DATA ENTRIES:
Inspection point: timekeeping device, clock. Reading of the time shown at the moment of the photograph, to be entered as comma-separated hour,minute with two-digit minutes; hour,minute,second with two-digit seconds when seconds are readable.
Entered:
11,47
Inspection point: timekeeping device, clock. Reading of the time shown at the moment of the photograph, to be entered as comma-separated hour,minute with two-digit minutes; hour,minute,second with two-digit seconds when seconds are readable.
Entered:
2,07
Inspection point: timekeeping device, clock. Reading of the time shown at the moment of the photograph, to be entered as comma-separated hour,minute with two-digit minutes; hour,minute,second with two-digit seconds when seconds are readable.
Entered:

...

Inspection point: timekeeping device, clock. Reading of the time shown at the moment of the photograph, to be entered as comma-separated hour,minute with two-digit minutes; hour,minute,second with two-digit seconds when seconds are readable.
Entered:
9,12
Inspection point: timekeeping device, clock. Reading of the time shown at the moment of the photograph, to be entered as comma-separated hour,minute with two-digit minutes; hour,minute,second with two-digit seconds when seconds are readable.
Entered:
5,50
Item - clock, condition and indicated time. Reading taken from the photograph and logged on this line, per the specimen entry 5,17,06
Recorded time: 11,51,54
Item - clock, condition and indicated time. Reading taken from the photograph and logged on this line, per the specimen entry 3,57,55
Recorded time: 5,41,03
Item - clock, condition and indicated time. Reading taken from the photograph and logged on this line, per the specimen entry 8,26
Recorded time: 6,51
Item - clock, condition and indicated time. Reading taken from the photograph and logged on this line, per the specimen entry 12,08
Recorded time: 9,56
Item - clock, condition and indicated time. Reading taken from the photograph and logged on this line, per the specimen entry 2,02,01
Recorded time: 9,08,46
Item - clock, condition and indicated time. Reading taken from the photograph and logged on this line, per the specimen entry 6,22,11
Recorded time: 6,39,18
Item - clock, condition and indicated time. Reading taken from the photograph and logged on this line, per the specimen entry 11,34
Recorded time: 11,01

EXERCISE DESCRIPTION:
Recast the entries from the line with "specimen entry 6,22,11" up to and including the line with "Recorded time: 11,01" as a two-column CSV with the headers entry_text and recorded_time. Give one row per entry, with each value in a single quoted field and line breaks replaced by spaces.

RESPONSE BELOW:
entry_text,recorded_time
"Item - clock, condition and indicated time. Reading taken from the photograph and logged on this line, per the specimen entry 6,22,11 Recorded time:","6,39,18"
"Item - clock, condition and indicated time. Reading taken from the photograph and logged on this line, per the specimen entry 11,34 Recorded time:","11,01"